Gross Hall, described by Elliott as a “compartmentalized bunker” that had been nearly abandoned at Duke University, escaped the wrecking ball and became what is now known as the Gross Hall for Interdisciplinary Innovation. Built as a chemistry lab building in the 1960s, Gross Hall could have been demolished after the university constructed newer chemistry facilities elsewhere, but was instead master planned and reinvented as an interdisciplinary, collaborative STEM environment.

A $29 million, 135,000-sf phased renovation has converted Gross Hall into a “Center of Centers” for the convergence of multidisciplinary initiatives with a focus on the sciences, sustainability, policy, and economics. The wide range of space types within the building mirrors the diverse research initiatives and activities taking place.
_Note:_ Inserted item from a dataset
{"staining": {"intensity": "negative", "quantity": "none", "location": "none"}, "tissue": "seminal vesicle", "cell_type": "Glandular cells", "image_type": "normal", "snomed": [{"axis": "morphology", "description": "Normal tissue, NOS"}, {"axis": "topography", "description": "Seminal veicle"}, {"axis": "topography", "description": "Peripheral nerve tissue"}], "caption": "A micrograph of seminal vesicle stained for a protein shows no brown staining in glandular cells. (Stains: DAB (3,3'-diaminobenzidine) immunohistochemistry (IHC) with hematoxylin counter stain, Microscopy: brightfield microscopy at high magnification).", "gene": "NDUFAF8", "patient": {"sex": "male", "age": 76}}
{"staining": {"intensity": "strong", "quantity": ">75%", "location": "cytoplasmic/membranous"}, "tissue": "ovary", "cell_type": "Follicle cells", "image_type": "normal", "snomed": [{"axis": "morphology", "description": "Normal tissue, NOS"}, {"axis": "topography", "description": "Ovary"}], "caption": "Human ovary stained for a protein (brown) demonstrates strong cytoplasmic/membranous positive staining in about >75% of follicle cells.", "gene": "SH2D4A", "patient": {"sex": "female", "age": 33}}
The design actively seeks to enhance possibilities for collaboration and interaction by utilizing interior glass to create strategic views, flexible furnishings to support a variety of social settings, and display panels and writable surfaces to encourage impromptu meetings.

Gross Hall is also now the site of the central campus maker space, The Foundry, which is located in a basement that previously housed the mechanical equipment. The 7,600-sf space is used for student projects and faculty entrepreneurship.

“This building does not belong to any particular group. It supports interdisciplinary research, much of which deals with sustainability,” says Elliott. “Success is evidenced by the fact that requests for space already exceed capacity.”

By Tracy Carbasho